Work task —
Without including the images, transcribe each record precisely as it appears below.

START Material for this task

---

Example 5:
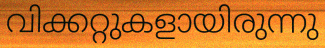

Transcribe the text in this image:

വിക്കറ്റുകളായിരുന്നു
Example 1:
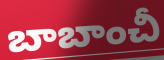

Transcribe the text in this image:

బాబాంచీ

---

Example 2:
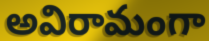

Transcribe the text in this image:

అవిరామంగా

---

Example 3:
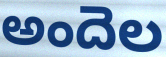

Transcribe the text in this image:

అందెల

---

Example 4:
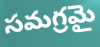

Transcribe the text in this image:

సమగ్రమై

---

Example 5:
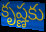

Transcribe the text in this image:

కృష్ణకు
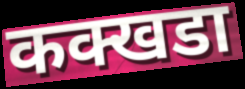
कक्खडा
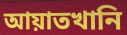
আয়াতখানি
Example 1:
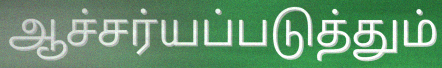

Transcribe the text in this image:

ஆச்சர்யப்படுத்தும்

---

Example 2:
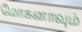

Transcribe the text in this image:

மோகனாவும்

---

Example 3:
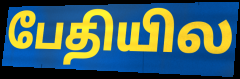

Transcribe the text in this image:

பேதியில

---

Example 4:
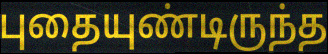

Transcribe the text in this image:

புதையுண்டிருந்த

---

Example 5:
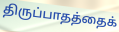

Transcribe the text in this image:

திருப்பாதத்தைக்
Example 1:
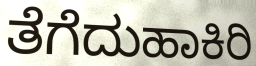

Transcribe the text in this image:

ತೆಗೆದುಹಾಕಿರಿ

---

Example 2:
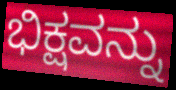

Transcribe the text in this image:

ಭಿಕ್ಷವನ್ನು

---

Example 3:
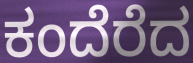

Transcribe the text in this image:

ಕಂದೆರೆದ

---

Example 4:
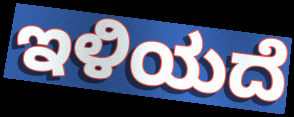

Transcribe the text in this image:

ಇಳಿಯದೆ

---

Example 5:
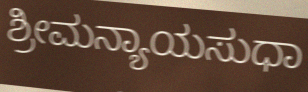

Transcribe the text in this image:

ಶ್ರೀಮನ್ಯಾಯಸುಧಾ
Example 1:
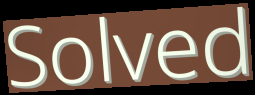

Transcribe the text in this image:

END Material for this task

Output —
---

Example 5:

Transcribe the text in this image:

വിക്കറ്റുകളായിരുന്നു
Example 1:

Transcribe the text in this image:

బాబాంచీ

---

Example 2:

Transcribe the text in this image:

అవిరామంగా

---

Example 3:

Transcribe the text in this image:

అందెల

---

Example 4:

Transcribe the text in this image:

సమగ్రమై

---

Example 5:

Transcribe the text in this image:

కృష్ణకు
कक्खडा
আয়াতখানি
Example 1:

Transcribe the text in this image:

ஆச்சர்யப்படுத்தும்

---

Example 2:

Transcribe the text in this image:

மோகனாவும்

---

Example 3:

Transcribe the text in this image:

பேதியில

---

Example 4:

Transcribe the text in this image:

புதையுண்டிருந்த

---

Example 5:

Transcribe the text in this image:

திருப்பாதத்தைக்
Example 1:

Transcribe the text in this image:

ತೆಗೆದುಹಾಕಿರಿ

---

Example 2:

Transcribe the text in this image:

ಭಿಕ್ಷವನ್ನು

---

Example 3:

Transcribe the text in this image:

ಕಂದೆರೆದ

---

Example 4:

Transcribe the text in this image:

ಇಳಿಯದೆ

---

Example 5:

Transcribe the text in this image:

ಶ್ರೀಮನ್ಯಾಯಸುಧಾ
Example 1:

Transcribe the text in this image:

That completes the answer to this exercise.